LONGECITY

All:
 
 

Schöndorf DC, Ivanyuk D, Baden P, Sanchez-Martinez A, De Cicco S, Yu C, Giunta I, Schwarz LK, Di Napoli G, Panagiotakopoulou V, Nestel S, Keatinge M, Pruszak J, Bandmann O, Heimrich B, Gasser T, Whitworth AJ, Deleidi M.

The NAD+ Precursor Nicotinamide Riboside Rescues Mitochondrial Defects and Neuronal Loss in iPSC and Fly Models of Parkinson's Disease. Cell Rep. 2018 Jun 5;23(10):2976-2988. doi: 10.1016/j.celrep.2018.05.009. PubMed PMID: 29874584.
 
... genetic and biochemical studies now indicate that mitochondrial dysfunction and cellular energy failure are key to PD ... However, it is still unclear whether mitochondrial defects are actual disease drivers and increasing mitochondrial biogenesis provides neuroprotection in PD. In addition, little is known about NAD+ metabolism and availability of NAD+ precursors in human neurons.
 
Here, we have addressed these fundamental questions in an induced pluripotent stem cell (iPSC) neuronal model of PD bearing mutations in the lysosomal enzyme β-Glucocerebrosidase (GBA) gene (GBA-PD), the most common genetic risk for PD ... GCase is a lysosomal enzyme that catalyzes the hydrolysis of glucosylceramide (GlcCer), a membrane glycosphingolipid, to ceramide and glucose, and both loss and gain of its enzymatic function may contribute to disease. According to the loss-of-function hypothesis, GCase deficiency causes substrate accumulation that alters lysosomal function and promotes α-synuclein aggregation ... β-Glucocerebrosidase (GCase) activity is reduced not only in mutation carriers but also in idiopathic PD and healthy individuals at older age (Gegg et al., 2012, Rocha et al., 2015), pointing toward a general role for GCase in brain aging and neurodegenerative processes. Importantly, patients with GBA mutations represent an etiologically homogeneous subgroup of PD, therefore providing the ideal cohort for precision medicine approaches.The pathogenetic mechanisms involved in GBA-PD are only partially understood and include autophagic defects, increased α-synuclein aggregation, calcium dyshomeostasis, and endoplasmic reticulum (ER) stress (Migdalska-Richards and Schapira, 2016). ...

 

We address these questions using patient-derived induced pluripotent stem cells and Drosophila models of GBA-related PD (GBA-PD), the most common PD genetic risk. Patient neurons display stress responses, mitochondrial demise, and changes in NAD+ metabolism. NAD+ precursors have been proposed to ameliorate age-related metabolic decline and disease. We report that increasing NAD+ via the NAD+ precursor nicotinamide riboside (NR) significantly ameliorates mitochondrial function in patient neurons. Human neurons require nicotinamide phosphoribosyltransferase (NAMPT) to maintain the NAD+ pool and utilize NRK1 to synthesize NAD+ from NAD+ precursors. Remarkably, NR prevents the age-related dopaminergic neuronal loss and motor decline in fly models of GBA-PD.

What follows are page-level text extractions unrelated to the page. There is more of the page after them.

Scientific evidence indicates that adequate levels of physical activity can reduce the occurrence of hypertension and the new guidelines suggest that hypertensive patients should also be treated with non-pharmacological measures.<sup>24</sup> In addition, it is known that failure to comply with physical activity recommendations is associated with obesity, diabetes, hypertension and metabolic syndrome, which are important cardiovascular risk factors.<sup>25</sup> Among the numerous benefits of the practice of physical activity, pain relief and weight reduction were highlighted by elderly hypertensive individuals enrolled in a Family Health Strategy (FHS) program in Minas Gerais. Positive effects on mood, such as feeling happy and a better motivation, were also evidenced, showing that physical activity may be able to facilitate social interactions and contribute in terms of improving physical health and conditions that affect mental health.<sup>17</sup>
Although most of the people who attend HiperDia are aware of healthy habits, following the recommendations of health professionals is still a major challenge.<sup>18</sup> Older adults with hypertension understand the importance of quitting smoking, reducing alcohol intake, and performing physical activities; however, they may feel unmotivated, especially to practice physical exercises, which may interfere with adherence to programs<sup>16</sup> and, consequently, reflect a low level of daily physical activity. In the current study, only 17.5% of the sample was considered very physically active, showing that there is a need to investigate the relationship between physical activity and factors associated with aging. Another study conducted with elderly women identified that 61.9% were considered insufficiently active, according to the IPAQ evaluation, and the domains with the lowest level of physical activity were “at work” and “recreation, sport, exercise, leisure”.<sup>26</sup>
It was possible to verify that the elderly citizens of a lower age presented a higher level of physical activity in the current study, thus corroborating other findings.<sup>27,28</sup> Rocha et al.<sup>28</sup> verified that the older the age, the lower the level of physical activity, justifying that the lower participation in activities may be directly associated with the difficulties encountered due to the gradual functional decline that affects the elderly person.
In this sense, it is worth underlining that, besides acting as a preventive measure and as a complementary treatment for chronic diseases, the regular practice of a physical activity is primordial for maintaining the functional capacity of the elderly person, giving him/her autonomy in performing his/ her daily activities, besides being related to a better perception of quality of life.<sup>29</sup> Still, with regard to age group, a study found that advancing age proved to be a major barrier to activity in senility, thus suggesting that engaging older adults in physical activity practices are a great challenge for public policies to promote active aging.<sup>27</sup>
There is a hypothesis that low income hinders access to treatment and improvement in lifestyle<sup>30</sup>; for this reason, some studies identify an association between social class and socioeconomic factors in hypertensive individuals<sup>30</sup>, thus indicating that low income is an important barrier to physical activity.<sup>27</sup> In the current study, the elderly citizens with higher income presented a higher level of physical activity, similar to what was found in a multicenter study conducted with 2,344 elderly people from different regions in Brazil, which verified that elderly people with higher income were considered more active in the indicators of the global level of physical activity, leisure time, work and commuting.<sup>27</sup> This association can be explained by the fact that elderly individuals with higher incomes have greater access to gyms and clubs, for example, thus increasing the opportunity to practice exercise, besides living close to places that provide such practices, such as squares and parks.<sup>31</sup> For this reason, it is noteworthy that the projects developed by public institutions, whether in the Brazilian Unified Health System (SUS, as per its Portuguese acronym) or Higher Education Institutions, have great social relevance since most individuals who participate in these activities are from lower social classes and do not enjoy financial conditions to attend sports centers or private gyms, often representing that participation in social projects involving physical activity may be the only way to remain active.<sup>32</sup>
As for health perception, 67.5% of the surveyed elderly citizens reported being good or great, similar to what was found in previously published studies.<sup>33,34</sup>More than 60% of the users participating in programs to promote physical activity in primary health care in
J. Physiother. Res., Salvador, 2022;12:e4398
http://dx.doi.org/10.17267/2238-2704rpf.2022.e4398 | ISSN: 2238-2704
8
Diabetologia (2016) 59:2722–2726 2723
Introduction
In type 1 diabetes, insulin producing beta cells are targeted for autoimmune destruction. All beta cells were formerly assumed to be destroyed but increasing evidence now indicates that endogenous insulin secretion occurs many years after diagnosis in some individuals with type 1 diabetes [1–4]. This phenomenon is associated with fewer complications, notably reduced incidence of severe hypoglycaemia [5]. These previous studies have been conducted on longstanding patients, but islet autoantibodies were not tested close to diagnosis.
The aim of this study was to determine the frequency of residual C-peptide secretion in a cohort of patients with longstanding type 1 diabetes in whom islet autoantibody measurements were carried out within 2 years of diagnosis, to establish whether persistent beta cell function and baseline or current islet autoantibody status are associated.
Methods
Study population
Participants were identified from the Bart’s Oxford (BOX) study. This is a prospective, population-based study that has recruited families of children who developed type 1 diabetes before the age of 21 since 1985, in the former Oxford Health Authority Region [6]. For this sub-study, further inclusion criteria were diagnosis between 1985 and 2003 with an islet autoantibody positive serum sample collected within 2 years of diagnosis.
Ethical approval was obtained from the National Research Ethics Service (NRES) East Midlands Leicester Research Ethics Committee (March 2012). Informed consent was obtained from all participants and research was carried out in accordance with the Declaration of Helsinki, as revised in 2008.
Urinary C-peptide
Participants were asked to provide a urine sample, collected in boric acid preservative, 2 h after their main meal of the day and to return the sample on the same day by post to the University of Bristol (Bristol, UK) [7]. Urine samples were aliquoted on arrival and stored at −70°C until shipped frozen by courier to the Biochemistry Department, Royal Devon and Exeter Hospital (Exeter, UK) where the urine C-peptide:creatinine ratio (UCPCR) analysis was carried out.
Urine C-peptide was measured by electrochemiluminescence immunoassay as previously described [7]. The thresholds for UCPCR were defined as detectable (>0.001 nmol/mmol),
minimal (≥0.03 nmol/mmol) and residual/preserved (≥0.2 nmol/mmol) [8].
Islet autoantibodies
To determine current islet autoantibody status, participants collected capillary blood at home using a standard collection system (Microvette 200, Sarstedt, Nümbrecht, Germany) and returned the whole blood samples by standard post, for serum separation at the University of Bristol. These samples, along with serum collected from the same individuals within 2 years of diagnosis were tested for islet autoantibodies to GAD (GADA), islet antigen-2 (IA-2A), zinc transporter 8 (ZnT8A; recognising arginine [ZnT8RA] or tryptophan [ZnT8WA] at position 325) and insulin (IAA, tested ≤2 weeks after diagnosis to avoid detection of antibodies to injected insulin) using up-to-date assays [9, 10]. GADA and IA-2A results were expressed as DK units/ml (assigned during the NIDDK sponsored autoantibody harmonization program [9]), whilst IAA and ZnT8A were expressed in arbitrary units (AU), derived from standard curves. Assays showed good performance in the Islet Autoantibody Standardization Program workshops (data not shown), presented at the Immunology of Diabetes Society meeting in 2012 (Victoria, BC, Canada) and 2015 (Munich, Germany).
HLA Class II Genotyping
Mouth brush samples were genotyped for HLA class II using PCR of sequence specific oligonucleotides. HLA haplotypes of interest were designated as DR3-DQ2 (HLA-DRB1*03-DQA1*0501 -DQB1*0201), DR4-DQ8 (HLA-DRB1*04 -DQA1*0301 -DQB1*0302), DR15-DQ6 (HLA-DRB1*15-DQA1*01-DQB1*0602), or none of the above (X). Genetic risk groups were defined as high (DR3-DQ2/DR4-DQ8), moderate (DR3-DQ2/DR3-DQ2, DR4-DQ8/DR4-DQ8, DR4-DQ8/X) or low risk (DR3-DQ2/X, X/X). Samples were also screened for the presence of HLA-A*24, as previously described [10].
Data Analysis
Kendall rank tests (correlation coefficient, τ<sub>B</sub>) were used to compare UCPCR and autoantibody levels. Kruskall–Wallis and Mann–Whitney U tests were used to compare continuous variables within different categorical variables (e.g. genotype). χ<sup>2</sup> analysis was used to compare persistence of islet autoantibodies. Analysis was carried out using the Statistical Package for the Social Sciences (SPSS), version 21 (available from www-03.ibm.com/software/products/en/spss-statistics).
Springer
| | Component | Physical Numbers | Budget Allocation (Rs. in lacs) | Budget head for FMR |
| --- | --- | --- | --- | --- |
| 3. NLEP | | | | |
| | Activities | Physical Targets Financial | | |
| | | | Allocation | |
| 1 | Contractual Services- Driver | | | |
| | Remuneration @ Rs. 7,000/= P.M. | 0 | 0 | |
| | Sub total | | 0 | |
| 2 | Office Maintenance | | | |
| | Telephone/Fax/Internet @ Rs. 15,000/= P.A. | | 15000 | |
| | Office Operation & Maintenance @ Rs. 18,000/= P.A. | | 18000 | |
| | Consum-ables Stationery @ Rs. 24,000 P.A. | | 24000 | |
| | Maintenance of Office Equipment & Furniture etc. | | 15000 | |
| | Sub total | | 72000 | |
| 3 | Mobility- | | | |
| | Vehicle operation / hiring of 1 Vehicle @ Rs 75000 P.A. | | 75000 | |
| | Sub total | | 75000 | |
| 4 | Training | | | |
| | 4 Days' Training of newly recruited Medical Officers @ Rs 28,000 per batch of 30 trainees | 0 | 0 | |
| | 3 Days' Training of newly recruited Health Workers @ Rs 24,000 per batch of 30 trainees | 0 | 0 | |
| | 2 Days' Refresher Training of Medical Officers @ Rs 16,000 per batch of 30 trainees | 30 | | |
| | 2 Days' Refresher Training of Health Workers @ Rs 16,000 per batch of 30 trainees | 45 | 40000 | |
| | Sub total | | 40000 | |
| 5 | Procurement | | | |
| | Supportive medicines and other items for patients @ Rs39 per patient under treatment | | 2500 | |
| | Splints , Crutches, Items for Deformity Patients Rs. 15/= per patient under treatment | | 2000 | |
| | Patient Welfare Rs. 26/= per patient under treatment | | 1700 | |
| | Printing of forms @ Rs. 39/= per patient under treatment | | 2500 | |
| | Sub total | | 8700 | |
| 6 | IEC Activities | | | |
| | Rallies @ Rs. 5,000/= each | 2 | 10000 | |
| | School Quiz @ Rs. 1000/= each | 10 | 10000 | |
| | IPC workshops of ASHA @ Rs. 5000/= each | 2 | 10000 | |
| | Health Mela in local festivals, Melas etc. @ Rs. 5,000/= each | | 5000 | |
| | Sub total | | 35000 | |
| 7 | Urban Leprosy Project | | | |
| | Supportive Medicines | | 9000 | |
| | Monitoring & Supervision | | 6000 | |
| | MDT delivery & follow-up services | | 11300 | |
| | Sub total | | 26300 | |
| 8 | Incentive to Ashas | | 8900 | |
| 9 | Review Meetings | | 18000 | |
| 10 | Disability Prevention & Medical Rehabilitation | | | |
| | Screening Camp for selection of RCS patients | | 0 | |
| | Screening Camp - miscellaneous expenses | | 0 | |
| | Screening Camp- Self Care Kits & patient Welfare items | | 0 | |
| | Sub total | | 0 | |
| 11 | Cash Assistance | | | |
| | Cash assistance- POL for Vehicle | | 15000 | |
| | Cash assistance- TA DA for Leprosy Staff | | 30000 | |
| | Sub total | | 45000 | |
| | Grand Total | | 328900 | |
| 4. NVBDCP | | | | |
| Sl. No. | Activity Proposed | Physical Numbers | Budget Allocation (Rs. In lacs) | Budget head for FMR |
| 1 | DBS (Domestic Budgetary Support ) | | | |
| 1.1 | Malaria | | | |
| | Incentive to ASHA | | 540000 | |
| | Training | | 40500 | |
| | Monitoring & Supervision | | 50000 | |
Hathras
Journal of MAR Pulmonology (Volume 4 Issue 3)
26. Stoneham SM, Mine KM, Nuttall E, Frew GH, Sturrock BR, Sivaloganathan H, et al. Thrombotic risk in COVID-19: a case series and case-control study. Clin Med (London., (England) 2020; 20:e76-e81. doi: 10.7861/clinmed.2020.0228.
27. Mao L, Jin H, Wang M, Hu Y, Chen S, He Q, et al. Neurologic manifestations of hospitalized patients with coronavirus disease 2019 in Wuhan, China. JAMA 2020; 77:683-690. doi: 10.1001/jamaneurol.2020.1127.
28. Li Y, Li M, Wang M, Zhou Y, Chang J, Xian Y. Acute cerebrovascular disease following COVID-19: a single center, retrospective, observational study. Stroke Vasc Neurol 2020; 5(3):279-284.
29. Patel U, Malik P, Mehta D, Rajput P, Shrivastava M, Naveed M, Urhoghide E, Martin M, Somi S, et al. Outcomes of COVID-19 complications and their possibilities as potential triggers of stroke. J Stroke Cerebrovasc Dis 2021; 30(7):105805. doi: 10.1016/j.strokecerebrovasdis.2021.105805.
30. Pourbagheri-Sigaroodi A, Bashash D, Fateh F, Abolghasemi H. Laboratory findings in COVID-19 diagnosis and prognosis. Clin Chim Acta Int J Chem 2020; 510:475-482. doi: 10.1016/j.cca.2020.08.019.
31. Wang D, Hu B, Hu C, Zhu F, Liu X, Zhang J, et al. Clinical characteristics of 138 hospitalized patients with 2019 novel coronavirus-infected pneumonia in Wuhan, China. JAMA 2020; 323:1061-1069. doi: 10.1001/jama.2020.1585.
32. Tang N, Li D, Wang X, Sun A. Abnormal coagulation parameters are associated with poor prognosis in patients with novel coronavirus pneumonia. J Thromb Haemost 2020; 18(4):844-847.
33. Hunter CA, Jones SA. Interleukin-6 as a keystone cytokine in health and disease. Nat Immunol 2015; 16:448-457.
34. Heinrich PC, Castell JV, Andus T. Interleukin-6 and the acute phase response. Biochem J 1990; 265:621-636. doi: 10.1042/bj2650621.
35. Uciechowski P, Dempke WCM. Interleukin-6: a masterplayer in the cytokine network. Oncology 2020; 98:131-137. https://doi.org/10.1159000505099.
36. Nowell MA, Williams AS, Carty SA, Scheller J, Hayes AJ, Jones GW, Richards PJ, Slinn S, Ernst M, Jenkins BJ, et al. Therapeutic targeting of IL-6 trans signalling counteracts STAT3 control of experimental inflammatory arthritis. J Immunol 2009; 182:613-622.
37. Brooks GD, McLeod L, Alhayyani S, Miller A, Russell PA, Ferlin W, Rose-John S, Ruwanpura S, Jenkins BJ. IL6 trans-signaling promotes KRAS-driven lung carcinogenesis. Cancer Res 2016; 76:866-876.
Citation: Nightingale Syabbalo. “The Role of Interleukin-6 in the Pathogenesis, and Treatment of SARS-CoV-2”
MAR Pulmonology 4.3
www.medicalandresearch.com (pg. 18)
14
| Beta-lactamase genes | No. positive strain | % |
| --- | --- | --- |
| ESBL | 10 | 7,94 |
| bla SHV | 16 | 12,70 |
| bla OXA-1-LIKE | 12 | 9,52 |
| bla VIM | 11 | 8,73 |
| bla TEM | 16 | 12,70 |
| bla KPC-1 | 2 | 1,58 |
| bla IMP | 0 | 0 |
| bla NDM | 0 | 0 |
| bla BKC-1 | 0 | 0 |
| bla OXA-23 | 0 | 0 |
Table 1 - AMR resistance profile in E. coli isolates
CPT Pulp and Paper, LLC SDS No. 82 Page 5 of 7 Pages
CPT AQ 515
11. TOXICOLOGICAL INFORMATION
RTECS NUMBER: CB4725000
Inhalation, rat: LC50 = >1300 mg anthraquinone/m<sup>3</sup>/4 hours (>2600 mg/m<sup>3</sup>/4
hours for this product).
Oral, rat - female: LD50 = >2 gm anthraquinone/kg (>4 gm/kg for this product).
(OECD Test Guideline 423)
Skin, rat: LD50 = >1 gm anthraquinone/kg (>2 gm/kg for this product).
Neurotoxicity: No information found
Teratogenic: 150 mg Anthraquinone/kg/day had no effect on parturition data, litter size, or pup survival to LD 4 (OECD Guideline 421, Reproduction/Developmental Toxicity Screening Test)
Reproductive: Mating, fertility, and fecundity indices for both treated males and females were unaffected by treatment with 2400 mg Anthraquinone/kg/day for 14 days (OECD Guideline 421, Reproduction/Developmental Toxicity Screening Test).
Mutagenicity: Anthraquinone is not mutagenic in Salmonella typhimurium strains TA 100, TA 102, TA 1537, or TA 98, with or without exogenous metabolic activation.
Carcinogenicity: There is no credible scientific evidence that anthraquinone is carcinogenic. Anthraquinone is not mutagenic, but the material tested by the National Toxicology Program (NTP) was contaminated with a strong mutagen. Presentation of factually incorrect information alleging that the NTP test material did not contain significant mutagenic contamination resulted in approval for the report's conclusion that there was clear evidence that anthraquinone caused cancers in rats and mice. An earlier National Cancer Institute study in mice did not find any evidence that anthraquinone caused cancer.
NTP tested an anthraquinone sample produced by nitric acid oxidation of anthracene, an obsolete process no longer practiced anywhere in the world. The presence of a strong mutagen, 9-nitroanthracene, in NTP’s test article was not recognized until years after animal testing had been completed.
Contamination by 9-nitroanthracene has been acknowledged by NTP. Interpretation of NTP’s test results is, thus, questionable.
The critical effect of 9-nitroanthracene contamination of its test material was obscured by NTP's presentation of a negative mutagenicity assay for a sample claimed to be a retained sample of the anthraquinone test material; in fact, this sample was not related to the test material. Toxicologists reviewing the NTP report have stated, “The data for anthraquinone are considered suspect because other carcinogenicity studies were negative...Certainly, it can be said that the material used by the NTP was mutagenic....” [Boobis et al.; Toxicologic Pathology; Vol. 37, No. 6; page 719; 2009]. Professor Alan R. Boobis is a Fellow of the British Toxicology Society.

This is very preliminary — I don't take fly models of neurodegenerative disease very seriously, and they have limited results in patient-derived iPSC — but this does look like it has potential.

It also bears noting that "garden variety" nicotinamide has also been found beneficial in other (fly) models of rarer, more purely genetic forms of PD:

https://www.ncbi.nlm...les/PMC5312101/
https://www.nature.c...les/cddis201672

I think its interesting that they found markers indicating mitophagy went up.